The “hands-on” theme is also instrumental within the classroom setting. In one “Makerspace” classroom we visited, 1st grade students read through “Can I Play Too?” by Mo Willems, a book about friendship in which the two title characters, Elephant and Piggie, meet a new snake friend who wants to join them for      a game of catch. After the read through, the students took to sheets of paper to design inventions that “would help Snake catch a ball” before creating a 3-D model out of Play-doh, which they shared with the class.  In another, 2nd grade students listened attentively to a reading of Ms. Rumphius by Barbara Cooney, a book about fulfilling childhood hopes and journeying the world. They then broke off into groups, with a handful of students working on responses to how they would “make the world more beautiful,” while the other group took a more literal approach, planting edible flower seeds – Marigolds, snap dragons, and calendula.

Parents and outside volunteers also play an active role in the education program, with Truxton pulling on their strength and knowledge. The board set up an ad hoc “Rural Life Lab” committee run by two parents that provides a space for those with specific expertise related to gardening, farming, and other agricultural matters, to take the lead on some project-based learning lessons, coordinate and collaborate with teachers and create a knowledge base of resources.

On the day of the visit, Truxton’s students harvested lettuce from the school’s hydroponic growers to serve with lunch.

Truxton’s 3rd and 4th Grade students also participated in the New York Agriculture in the Classroom’s Top Beef Contest, which requires students to work with their school’s food service team to dream up a beef-centric recipe and create promotional materials. (The contest also included an educational curriculum on raising cows, food procurement and nutrition.) Truxton invited preservice teachers pursuing careers in agricultural education from nearby Ithaca College to visit the school last fall to assist students with their ideas.

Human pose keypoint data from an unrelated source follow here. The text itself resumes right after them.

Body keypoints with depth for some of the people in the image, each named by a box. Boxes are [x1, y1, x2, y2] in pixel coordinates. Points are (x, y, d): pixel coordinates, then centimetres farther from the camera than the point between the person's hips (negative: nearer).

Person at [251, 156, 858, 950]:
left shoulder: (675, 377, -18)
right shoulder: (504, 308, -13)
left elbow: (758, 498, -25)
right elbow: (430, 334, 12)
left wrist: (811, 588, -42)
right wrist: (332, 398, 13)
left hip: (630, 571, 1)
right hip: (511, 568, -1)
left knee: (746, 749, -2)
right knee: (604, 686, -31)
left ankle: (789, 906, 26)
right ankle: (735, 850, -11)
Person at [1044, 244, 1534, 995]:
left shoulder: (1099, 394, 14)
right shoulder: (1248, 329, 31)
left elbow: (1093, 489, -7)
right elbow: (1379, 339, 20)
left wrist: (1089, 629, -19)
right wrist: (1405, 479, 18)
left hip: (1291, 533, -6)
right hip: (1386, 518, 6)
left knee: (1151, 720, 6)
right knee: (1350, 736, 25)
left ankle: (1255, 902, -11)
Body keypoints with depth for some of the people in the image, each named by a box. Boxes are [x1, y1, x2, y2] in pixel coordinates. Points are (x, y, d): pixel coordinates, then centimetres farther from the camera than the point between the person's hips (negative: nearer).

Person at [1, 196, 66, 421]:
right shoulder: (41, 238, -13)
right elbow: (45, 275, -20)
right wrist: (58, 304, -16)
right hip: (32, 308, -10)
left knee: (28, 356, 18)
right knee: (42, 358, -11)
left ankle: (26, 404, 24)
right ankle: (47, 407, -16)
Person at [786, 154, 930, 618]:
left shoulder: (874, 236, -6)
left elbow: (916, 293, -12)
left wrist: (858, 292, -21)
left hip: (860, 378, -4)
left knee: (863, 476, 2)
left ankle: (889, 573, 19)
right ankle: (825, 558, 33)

The third-grade students finished in 2nd place in the elementary division with their locally produced “burger boogie bar” while the 4th grade class took home top honors for their “roasty toasty pizza.” There were 67 total submissions submitted from across the state, which were judged by a panel of beef producers and industry experts.

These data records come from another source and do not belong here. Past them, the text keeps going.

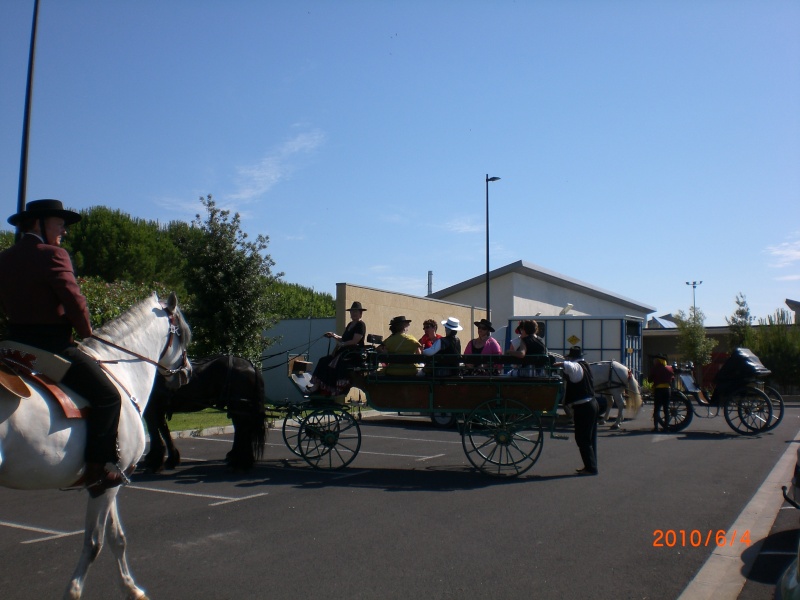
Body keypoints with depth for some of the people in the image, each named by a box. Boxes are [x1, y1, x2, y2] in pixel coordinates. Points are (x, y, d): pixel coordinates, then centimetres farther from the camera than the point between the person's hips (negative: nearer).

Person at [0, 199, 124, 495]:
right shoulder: (52, 255, -12)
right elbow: (74, 301, -16)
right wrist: (87, 333, 0)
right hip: (53, 345, -9)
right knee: (106, 395, -8)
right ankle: (100, 467, -13)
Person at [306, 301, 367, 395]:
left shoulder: (361, 325, -7)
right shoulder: (350, 324, 20)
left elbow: (355, 341, -16)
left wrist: (341, 344, -15)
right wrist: (334, 336, 7)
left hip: (355, 352, -9)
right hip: (345, 351, 10)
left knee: (335, 363, -28)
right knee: (324, 361, -3)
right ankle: (317, 386, -10)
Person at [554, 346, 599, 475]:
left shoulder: (577, 367, -16)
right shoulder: (584, 365, 14)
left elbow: (568, 366, -39)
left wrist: (557, 364, -27)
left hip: (583, 407, -10)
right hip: (592, 404, 10)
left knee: (582, 439, -4)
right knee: (589, 438, 16)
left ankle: (591, 468, -2)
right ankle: (591, 466, 23)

“The kids loved it,” said Ms. Maydsen, the school’s third grade teacher. “We had college students come to work with groups of kids and we aligned it with the science curriculum.”

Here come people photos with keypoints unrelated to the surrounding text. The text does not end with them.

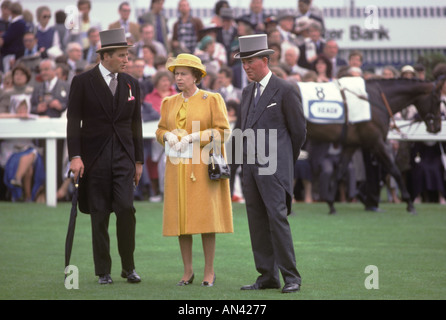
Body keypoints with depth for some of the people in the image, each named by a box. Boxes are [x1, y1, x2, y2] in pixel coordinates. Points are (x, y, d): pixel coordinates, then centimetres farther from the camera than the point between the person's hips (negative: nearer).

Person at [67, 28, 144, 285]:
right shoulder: (83, 82, -1)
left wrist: (139, 160, 13)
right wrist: (75, 156, -11)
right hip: (94, 157, -2)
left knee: (126, 208, -12)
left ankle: (128, 267, 1)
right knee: (99, 215, 1)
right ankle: (104, 271, 10)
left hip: (123, 156, 2)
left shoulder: (131, 83, 11)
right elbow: (73, 121, -2)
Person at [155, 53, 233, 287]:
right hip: (178, 167, 4)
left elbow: (222, 132, -7)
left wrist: (192, 138, -17)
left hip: (204, 166, -4)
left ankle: (209, 271, 2)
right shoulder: (169, 103, 12)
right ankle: (188, 270, 11)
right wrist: (167, 136, -7)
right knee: (181, 218, 2)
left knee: (206, 218, -5)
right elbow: (160, 130, 16)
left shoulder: (212, 100, -1)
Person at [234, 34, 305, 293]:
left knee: (277, 217, -13)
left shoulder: (285, 90, -5)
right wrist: (247, 160, 15)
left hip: (274, 166, -7)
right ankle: (268, 276, 9)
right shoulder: (248, 92, 16)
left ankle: (291, 276, -9)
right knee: (257, 221, 5)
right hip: (251, 166, 7)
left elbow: (299, 130, -1)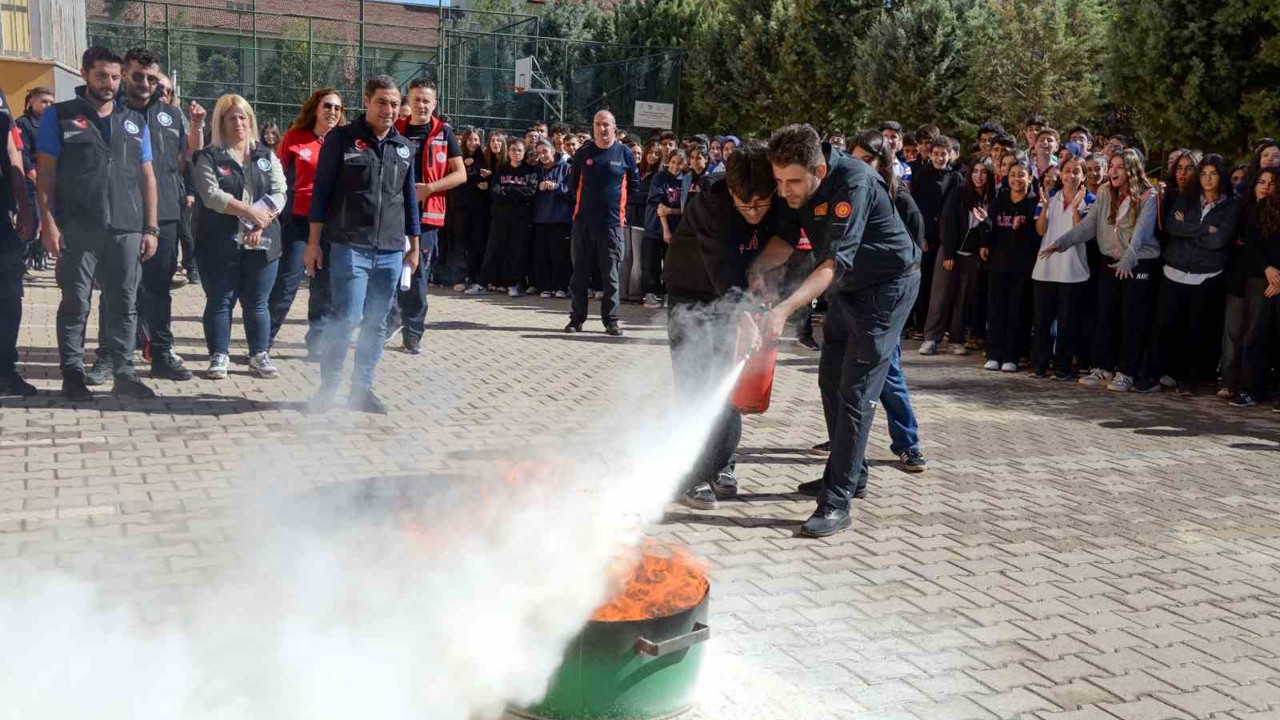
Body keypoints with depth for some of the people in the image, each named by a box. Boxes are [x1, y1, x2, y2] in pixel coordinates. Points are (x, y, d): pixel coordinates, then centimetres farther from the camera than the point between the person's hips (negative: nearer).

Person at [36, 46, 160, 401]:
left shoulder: (134, 122, 15)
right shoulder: (60, 117, 4)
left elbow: (147, 177, 14)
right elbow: (45, 175, 0)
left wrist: (150, 228, 7)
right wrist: (49, 224, -9)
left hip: (127, 229, 3)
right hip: (77, 231, -3)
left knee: (124, 304, 5)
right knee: (75, 304, 2)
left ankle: (123, 373, 11)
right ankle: (73, 374, 10)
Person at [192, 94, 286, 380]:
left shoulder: (267, 157, 12)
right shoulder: (209, 158, 3)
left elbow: (278, 194, 2)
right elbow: (211, 195, -10)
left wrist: (260, 225, -12)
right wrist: (250, 211, -16)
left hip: (261, 243, 2)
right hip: (220, 243, -2)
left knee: (257, 302, 6)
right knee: (219, 302, 3)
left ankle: (260, 356, 15)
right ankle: (219, 356, 11)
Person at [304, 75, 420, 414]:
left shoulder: (404, 147, 12)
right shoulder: (341, 139, -2)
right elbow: (321, 192, -1)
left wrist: (414, 245, 17)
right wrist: (314, 243, -4)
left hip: (391, 250, 5)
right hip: (350, 246, -4)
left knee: (376, 323, 7)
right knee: (347, 317, -10)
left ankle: (362, 387, 18)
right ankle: (328, 386, 5)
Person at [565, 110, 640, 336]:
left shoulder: (625, 154, 2)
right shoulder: (583, 153, 6)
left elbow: (634, 185, 10)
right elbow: (573, 182, 16)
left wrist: (618, 203, 7)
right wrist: (587, 199, 10)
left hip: (612, 222, -2)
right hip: (583, 221, 2)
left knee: (611, 274, 1)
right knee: (580, 272, 5)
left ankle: (611, 320, 8)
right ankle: (577, 318, 13)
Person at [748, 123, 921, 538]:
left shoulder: (854, 184, -33)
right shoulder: (796, 187, -9)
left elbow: (836, 263, -38)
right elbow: (786, 240, -4)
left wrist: (786, 308, -48)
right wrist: (755, 271, -25)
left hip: (888, 284, -9)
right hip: (846, 285, 9)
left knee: (857, 392, -14)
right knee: (832, 381, 17)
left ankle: (837, 503, -12)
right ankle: (849, 472, 33)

On the day of the visit, the school served up the 3rd grade’s award-winning burgers for lunch, with the 3rd grade students helping to prepare and serve the food. As is typical of all lunches at Truxton, the beef and cheese came from in-town producers, while the lettuce (which the 2nd grade students harvested that morning) was grown in the school’s indoor hydroponic grow towers.

“Our goal is to use locally produced ingredients or those grown here at the school in our gardens,” said Ashley, Truxton’s School Chef, who works with an offsite nutritionist to plan out the menu.

As you can imagine, the food tasted great. Knowing that the food was locally sourced and, in some cases, grown and harvested by the kids, only added to the experience.

“We are creating stewards of the environment and responsible citizens,” said Hull.

And perhaps, a generation of young people ready and willing to take the lead on the great environmental challenges of today – and tomorrow.